▶ Exercise brief
In the data that follows, how many lines contain the word "Methvin"? Give only that number.

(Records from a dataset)
• • • • • • •

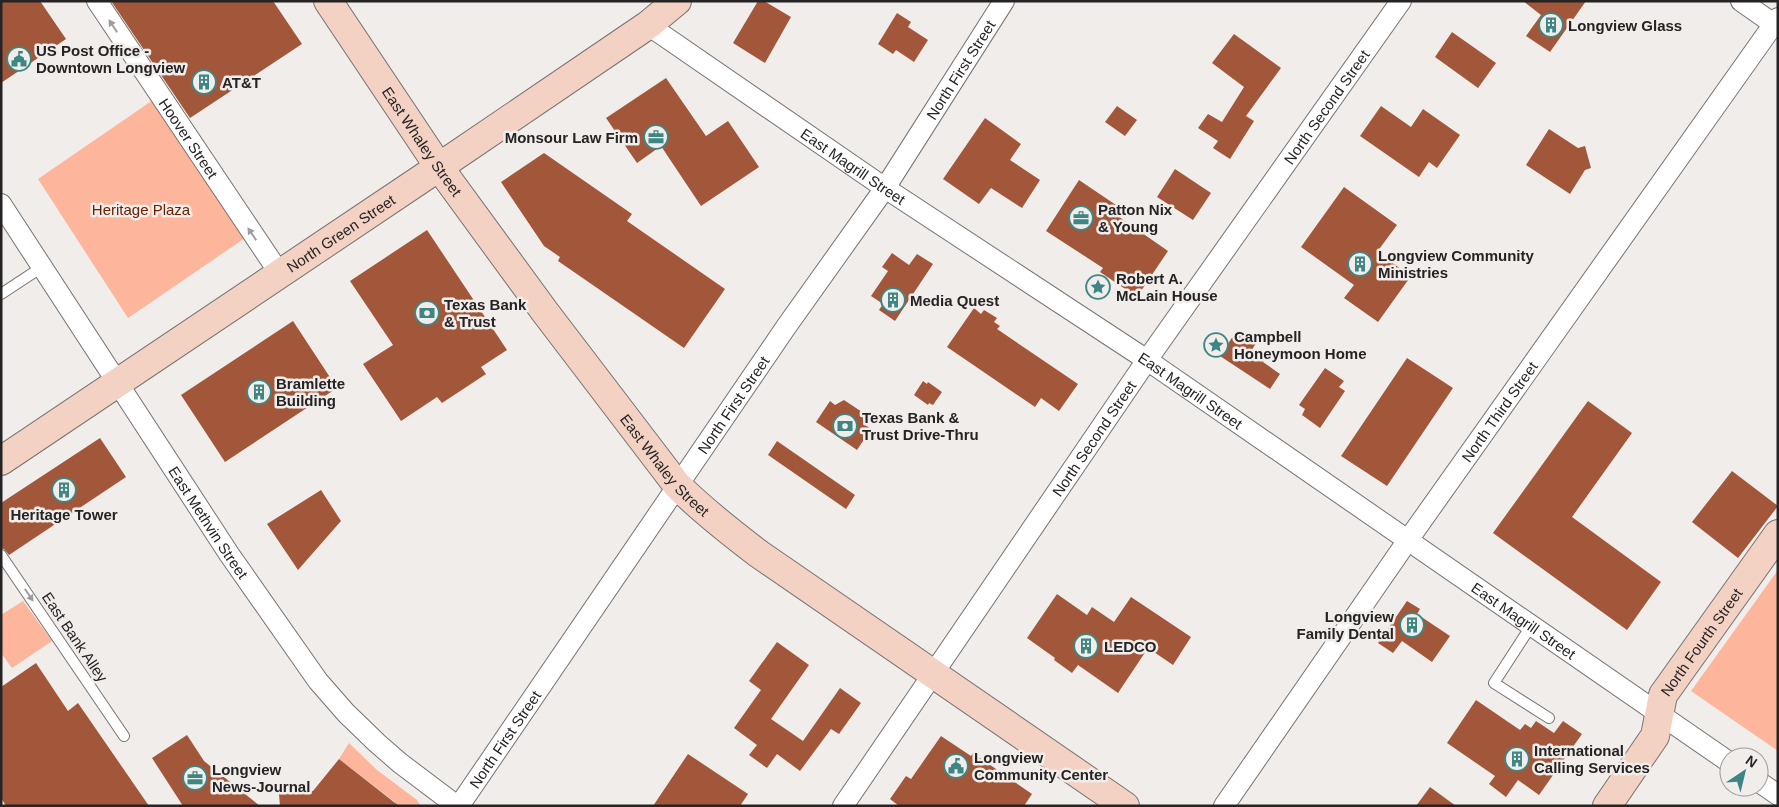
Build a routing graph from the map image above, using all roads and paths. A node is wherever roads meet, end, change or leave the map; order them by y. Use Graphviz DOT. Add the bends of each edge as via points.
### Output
graph roads {
  1 [pos="97,1"];
  2 [pos="328,1"];
  3 [pos="677,1"];
  4 [pos="1004,1"];
  5 [pos="1401,1"];
  6 [pos="1742,1"];
  7 [pos="1776,23"];
  8 [pos="648,24"];
  9 [pos="439,167"];
  10 [pos="885,188"];
  11 [pos="1,204"];
  12 [pos="42,266"];
  13 [pos="280,274"];
  14 [pos="1,294"];
  15 [pos="1148,360"];
  16 [pos="117,382"];
  17 [pos="1,461"];
  18 [pos="677,485"];
  19 [pos="1778,534"];
  20 [pos="1408,540"];
  21 [pos="1,555"];
  22 [pos="1531,626"];
  23 [pos="933,674"];
  24 [pos="1659,714"];
  25 [pos="1549,718"];
  26 [pos="124,736"];
  27 [pos="1719,755"];
  28 [pos="458,806"];
  29 [pos="843,806"];
  30 [pos="1125,806"];
  31 [pos="1224,806"];
  32 [pos="1607,806"];
  13 -- 1 [label="street, Hoover Street, one-way"];
  2 -- 9 [label="street, East Whaley Street"];
  3 -- 8 [label="street, North Green Street"];
  4 -- 10 [label="street, North First Street"];
  5 -- 15 [label="street, North Second Street"];
  6 -- 7 [label="street"];
  7 -- 20 [label="street, North Third Street"];
  8 -- 9 [label="street, North Green Street"];
  8 -- 10 [label="street, East Magrill Street"];
  9 -- 13 [label="street, North Green Street"];
  9 -- 18 [label="street, East Whaley Street"];
  10 -- 15 [label="street, East Magrill Street"];
  10 -- 18 [label="street, North First Street"];
  11 -- 12 [label="street, East Methvin Street"];
  12 -- 14 [label="lane"];
  12 -- 16 [label="street, East Methvin Street"];
  13 -- 16 [label="street, North Green Street"];
  15 -- 20 [label="street, East Magrill Street"];
  15 -- 23 [label="street, North Second Street"];
  16 -- 17 [label="street, North Green Street"];
  16 -- 28 [label="street, East Methvin Street" via="248,582 318,681 377,743"];
  18 -- 23 [label="street, East Whaley Street" via="714,520 759,554"];
  18 -- 28 [label="street, North First Street"];
  19 -- 24 [label="street, North Fourth Street" via="1663,696"];
  20 -- 22 [label="street, East Magrill Street"];
  20 -- 31 [label="street, North Third Street"];
  21 -- 26 [label="lane, East Bank Alley, one-way"];
  22 -- 24 [label="street, East Magrill Street"];
  22 -- 25 [label="lane" via="1494,683"];
  23 -- 29 [label="street, North Second Street"];
  23 -- 30 [label="street, East Whaley Street"];
  24 -- 27 [label="street, East Magrill Street"];
  24 -- 32 [label="street, North Fourth Street" via="1656,736"];
}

• • • • • • •

▶ Exercise result
3